El impacto contundente que han tenido los avances tecnológicos dentro de las sociedades contemporáneas logró, para bien o para mal, la transformación de los estándares tradicionales de producción, pero también de las relaciones interpersonales que regulaban la vida colectiva, de tal manera que de pronto las ciencias sociales parecieron quedarse sin categorías para poder explicar esa realidad que les compete. Es decir, los marcos explicativos que servían como referentes a dichos cuerpos de conocimientos comenzaron a quedarse vacíos, y las catego-rías de análisis que los sustentaban se desgastaron demasiado pronto. De ahí que el replanteamiento del papel que deben jugar las humanidades ante el nuevo milenio sea fundamental en aras de su mantenimiento como punto de apoyo para la cultura.

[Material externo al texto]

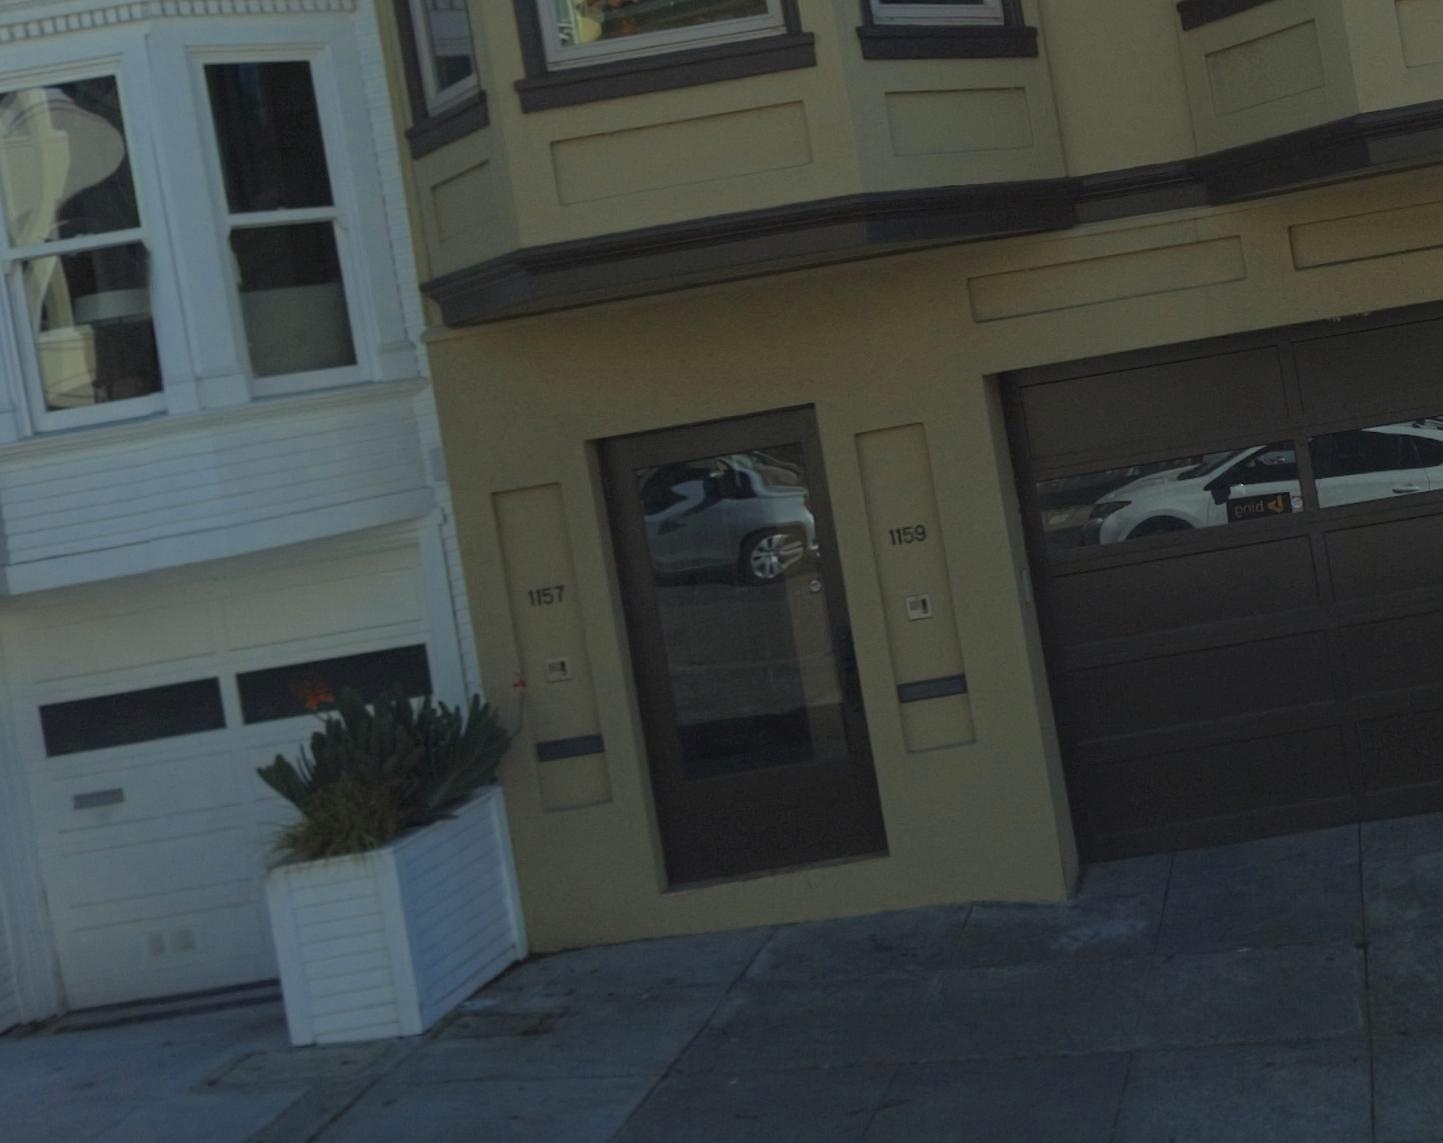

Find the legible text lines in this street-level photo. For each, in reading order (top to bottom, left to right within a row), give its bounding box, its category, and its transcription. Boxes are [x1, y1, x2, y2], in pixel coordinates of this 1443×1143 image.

[886, 522, 930, 548] StreetNumber: 1159
[525, 583, 566, 609] StreetNumber: 1157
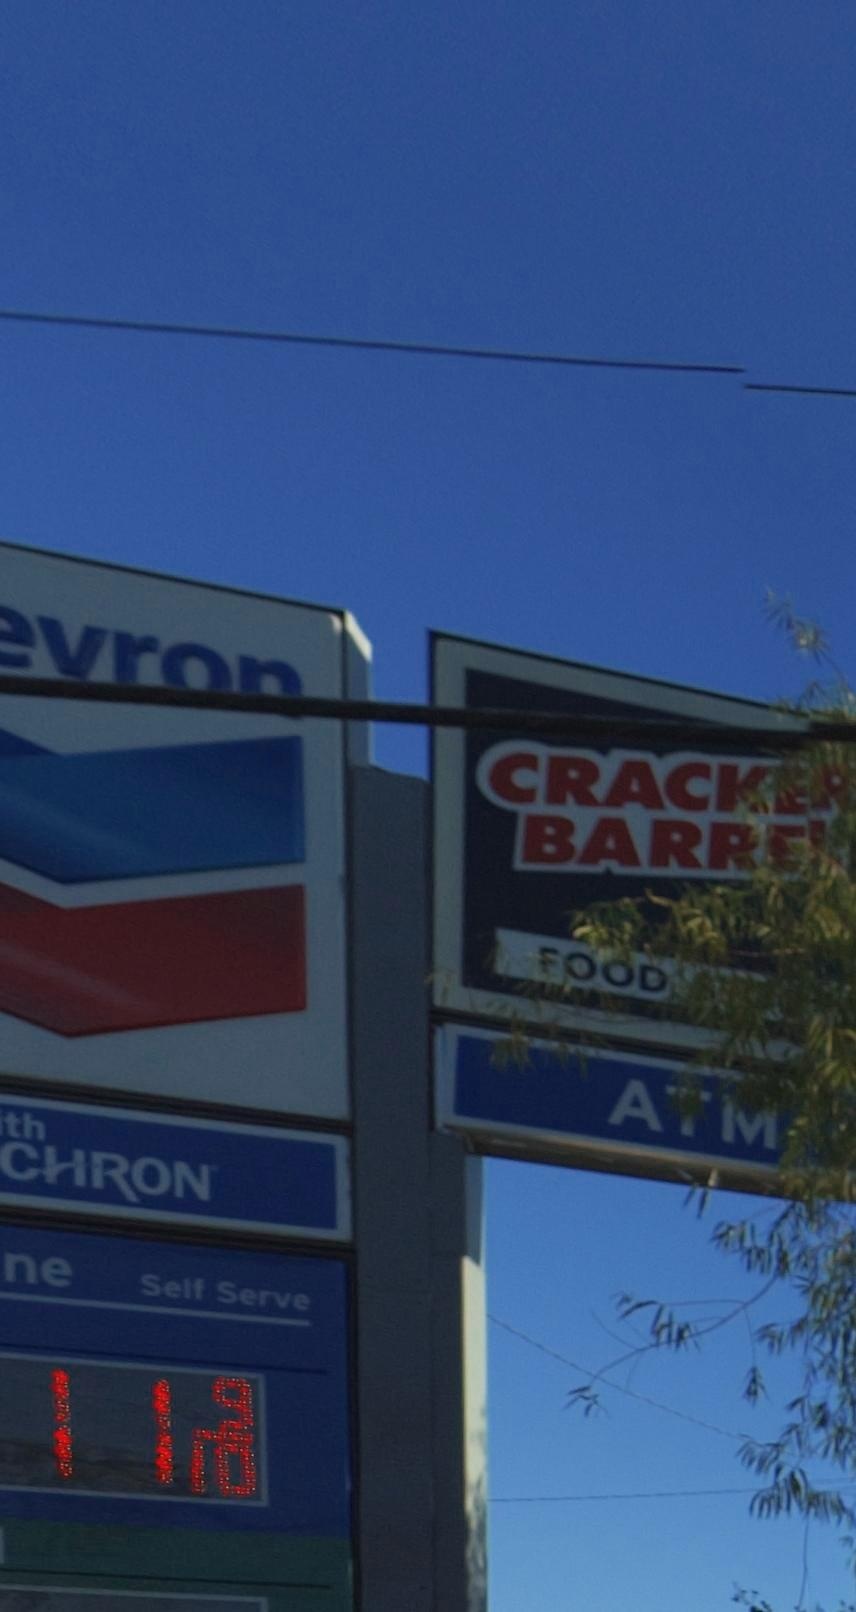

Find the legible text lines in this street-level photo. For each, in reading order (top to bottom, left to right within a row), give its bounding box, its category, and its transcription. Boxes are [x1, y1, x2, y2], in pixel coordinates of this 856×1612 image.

No es fortuito, pues, que la marcada tendencia positivista que mostraron las disciplinas sociales en el último siglo, atrapadas por el afán de consolidarse como ciencias, hubiese neutralizado la fertilidad de vastos campos de desarrollo por el simple hecho de pensar que éstos quedaban fuera de los límites impuestos por diferentes procederes denominados científicos. Así, la ignominia que se les adjudicó a diversas áreas de conocimiento (que versaron sobre el estudio del espacio, pasando por el de la intersubjetividad, sin dejar de mencionar el de la vida cotidiana) hizo ver pronto que al interior de las disciplinas sociales también se fue marcando una abrumadora y sorprendente línea que trató de segregar y minimizar perspectivas de análisis sumamente enriquecedoras, no sólo por sus aportaciones sino por su carácter innovador, que trataron de brindar el sustento necesario para lograr mayor alcance y ampliar los niveles explicativos en los cuales, por muchos años, se estancaron y, en consecuencia lógica, entraron en crisis. Es decir, por mirar hormigas, dejaron de ver el bosque.
Antes que nada, es necesario entender que las perspectivas de análisis predominantes dan por sentado que el mundo, tal como suena, está hecho de dicotomías (amor-odio; alegría-tristeza; blanco-negro; etcétera), por no darse cuenta que si se les mira como continuos se puede profundizar en el análisis (sobre todo porque entre la libertad y la esclavitud está la rebelión; entre la negación y la aceptación, el argumento; entre lo conocido y lo desconocido, lo extraño, y así sucesivamente).
Ante esa precariedad de origen, puede verse también que el transcurrir de la realidad cotidiana se encuentra determinado por una serie de sucesos impresionantes que no pueden llegar a ser determinados ni siquiera por el más complejo sistema de ecuaciones; en todo caso, las políticas de control social serían perfectas, pero todo parece indicar que no es así. Y todo por no detenerse a pensar que la verdad es construida socialmente y es sólo una de las facetas de la armonía en forma de conciencia colectiva.
Es cierto, la vida cotidiana transcurre en una serie sucesiva de repeticiones (lo que podríamos llamar inercia), pero no por ello se puede afirmar que dentro de las ciencias sociales existan modelos de predicción, del comportamiento incluso, con altos grados de confiabilidad y validez, tomando en cuenta que la realidad social, es impredictiblemente cambiante.
Si caos define un comportamiento no periódico, digamos entonces que la vida cotidiana está llena de un indescriptible conjunto de acontecimientos caóticos, pero también de otro en el que reina el orden. No obstante, debemos entender que el plano dentro del cual se encuentra la comprensión de todos los universos posibles, en tanto que se regulan a través de orden y caos, es la complejidad. Y entender esto nos lleva entonces a reconocer que tanto la borrosidad y la vaguedad (como categorías de análisis) deben tener el justo lugar dentro de las disciplinas sociales, porque si las situaciones no fueran complejas por naturaleza, no habría nada qué pensarles y todo el mundo las entendería.